Dataset entries:
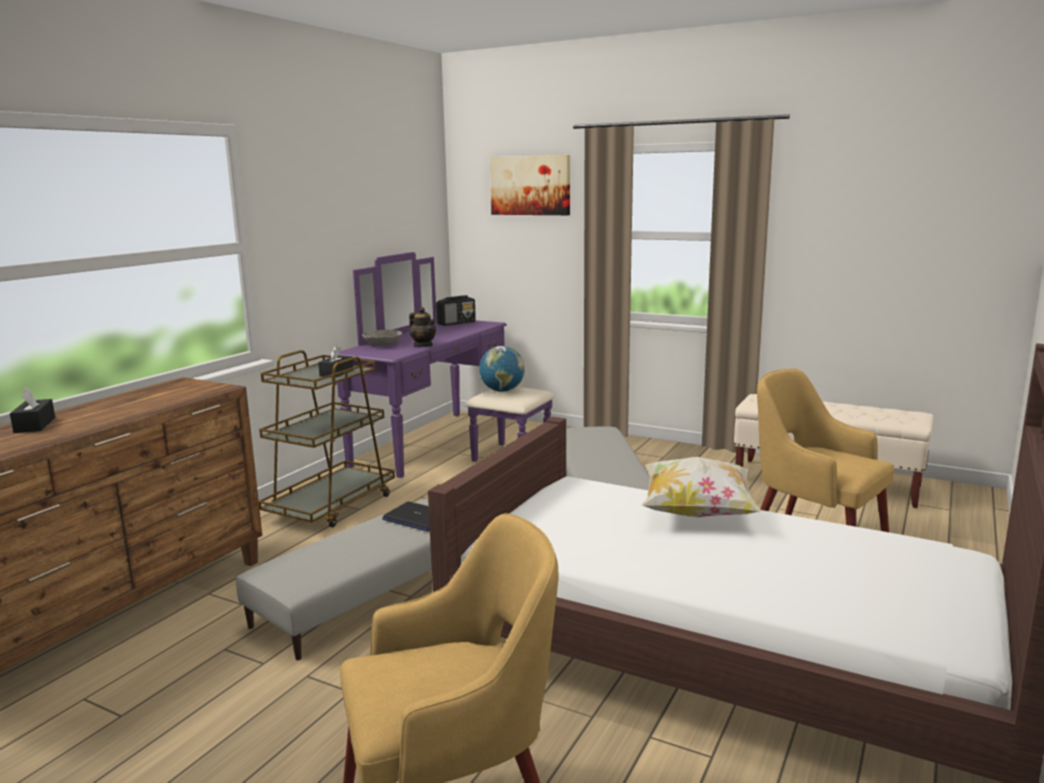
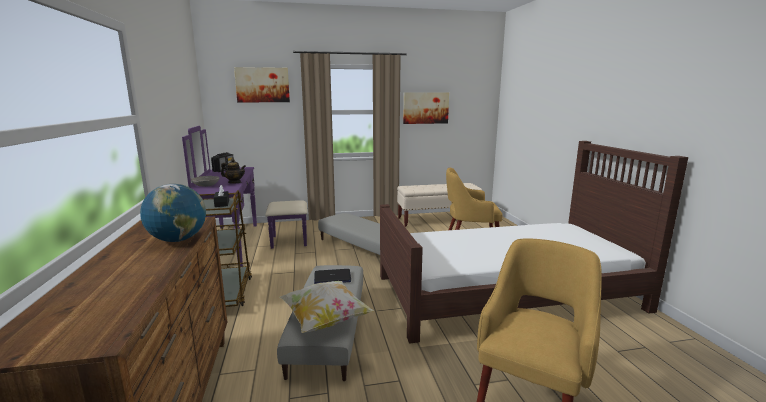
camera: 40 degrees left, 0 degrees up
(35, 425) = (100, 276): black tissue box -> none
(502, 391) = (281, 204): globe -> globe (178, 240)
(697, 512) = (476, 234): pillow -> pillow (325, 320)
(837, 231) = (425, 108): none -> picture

What is being asked: Scan the entries above for lines with "none" in them, then report how many there are as a plain number.

Solution for this task: 2